WORK REQUEST:
A word-for-word copy of the whole listing is required.

#####

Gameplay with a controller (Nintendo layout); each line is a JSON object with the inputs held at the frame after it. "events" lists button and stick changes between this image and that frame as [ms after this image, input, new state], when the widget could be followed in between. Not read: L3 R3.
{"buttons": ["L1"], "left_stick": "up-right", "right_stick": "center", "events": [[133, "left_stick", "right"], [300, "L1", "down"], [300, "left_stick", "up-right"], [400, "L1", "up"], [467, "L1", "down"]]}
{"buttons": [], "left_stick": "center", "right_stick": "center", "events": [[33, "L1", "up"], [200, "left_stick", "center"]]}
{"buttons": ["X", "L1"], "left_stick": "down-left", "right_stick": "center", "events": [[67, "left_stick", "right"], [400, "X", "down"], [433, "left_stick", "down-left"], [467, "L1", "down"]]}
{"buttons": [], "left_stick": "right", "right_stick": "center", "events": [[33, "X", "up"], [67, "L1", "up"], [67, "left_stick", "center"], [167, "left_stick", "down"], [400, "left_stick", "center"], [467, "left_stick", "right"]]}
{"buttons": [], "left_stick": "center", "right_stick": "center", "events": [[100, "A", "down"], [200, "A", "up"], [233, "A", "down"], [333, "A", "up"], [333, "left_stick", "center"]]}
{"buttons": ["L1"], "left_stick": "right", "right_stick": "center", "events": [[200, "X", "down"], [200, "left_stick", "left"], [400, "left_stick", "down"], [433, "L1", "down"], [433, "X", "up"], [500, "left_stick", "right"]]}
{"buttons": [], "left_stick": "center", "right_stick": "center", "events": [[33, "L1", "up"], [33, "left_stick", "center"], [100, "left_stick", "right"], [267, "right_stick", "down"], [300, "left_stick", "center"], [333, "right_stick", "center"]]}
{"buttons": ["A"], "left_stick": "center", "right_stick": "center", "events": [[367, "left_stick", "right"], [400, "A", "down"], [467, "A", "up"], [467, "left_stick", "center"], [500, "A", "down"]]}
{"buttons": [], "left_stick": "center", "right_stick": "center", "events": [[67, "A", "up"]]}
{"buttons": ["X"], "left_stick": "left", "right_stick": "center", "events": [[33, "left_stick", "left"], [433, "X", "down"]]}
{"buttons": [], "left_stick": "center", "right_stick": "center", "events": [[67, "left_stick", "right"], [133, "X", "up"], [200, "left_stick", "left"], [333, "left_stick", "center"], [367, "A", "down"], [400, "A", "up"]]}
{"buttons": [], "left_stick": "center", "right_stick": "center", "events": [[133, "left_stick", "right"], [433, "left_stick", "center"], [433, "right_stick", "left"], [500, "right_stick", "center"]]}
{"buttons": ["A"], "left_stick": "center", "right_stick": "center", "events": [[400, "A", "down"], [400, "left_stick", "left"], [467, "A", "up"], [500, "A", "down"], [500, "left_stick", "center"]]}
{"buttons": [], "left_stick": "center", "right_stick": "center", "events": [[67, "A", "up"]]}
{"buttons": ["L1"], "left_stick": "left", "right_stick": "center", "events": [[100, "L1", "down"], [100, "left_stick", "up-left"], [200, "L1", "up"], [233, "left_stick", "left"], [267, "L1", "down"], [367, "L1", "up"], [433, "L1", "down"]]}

#####

RESULT OF THE EXERCISE:
Gameplay with a controller (Nintendo layout); each line is a JSON object with the inputs held at the frame after it. "events" lists button and stick changes between this image and that frame as [ms after this image, input, new state], when the widget could be followed in between. Not read: L3 R3.
{"buttons": ["L1"], "left_stick": "up-right", "right_stick": "center", "events": [[133, "left_stick", "right"], [300, "L1", "down"], [300, "left_stick", "up-right"], [400, "L1", "up"], [467, "L1", "down"]]}
{"buttons": [], "left_stick": "center", "right_stick": "center", "events": [[33, "L1", "up"], [200, "left_stick", "center"]]}
{"buttons": ["X", "L1"], "left_stick": "down-left", "right_stick": "center", "events": [[67, "left_stick", "right"], [400, "X", "down"], [433, "left_stick", "down-left"], [467, "L1", "down"]]}
{"buttons": [], "left_stick": "right", "right_stick": "center", "events": [[33, "X", "up"], [67, "L1", "up"], [67, "left_stick", "center"], [167, "left_stick", "down"], [400, "left_stick", "center"], [467, "left_stick", "right"]]}
{"buttons": [], "left_stick": "center", "right_stick": "center", "events": [[100, "A", "down"], [200, "A", "up"], [233, "A", "down"], [333, "A", "up"], [333, "left_stick", "center"]]}
{"buttons": ["L1"], "left_stick": "right", "right_stick": "center", "events": [[200, "X", "down"], [200, "left_stick", "left"], [400, "left_stick", "down"], [433, "L1", "down"], [433, "X", "up"], [500, "left_stick", "right"]]}
{"buttons": [], "left_stick": "center", "right_stick": "center", "events": [[33, "L1", "up"], [33, "left_stick", "center"], [100, "left_stick", "right"], [267, "right_stick", "down"], [300, "left_stick", "center"], [333, "right_stick", "center"]]}
{"buttons": ["A"], "left_stick": "center", "right_stick": "center", "events": [[367, "left_stick", "right"], [400, "A", "down"], [467, "A", "up"], [467, "left_stick", "center"], [500, "A", "down"]]}
{"buttons": [], "left_stick": "center", "right_stick": "center", "events": [[67, "A", "up"]]}
{"buttons": ["X"], "left_stick": "left", "right_stick": "center", "events": [[33, "left_stick", "left"], [433, "X", "down"]]}
{"buttons": [], "left_stick": "center", "right_stick": "center", "events": [[67, "left_stick", "right"], [133, "X", "up"], [200, "left_stick", "left"], [333, "left_stick", "center"], [367, "A", "down"], [400, "A", "up"]]}
{"buttons": [], "left_stick": "center", "right_stick": "center", "events": [[133, "left_stick", "right"], [433, "left_stick", "center"], [433, "right_stick", "left"], [500, "right_stick", "center"]]}
{"buttons": ["A"], "left_stick": "center", "right_stick": "center", "events": [[400, "A", "down"], [400, "left_stick", "left"], [467, "A", "up"], [500, "A", "down"], [500, "left_stick", "center"]]}
{"buttons": [], "left_stick": "center", "right_stick": "center", "events": [[67, "A", "up"]]}
{"buttons": ["L1"], "left_stick": "left", "right_stick": "center", "events": [[100, "L1", "down"], [100, "left_stick", "up-left"], [200, "L1", "up"], [233, "left_stick", "left"], [267, "L1", "down"], [367, "L1", "up"], [433, "L1", "down"]]}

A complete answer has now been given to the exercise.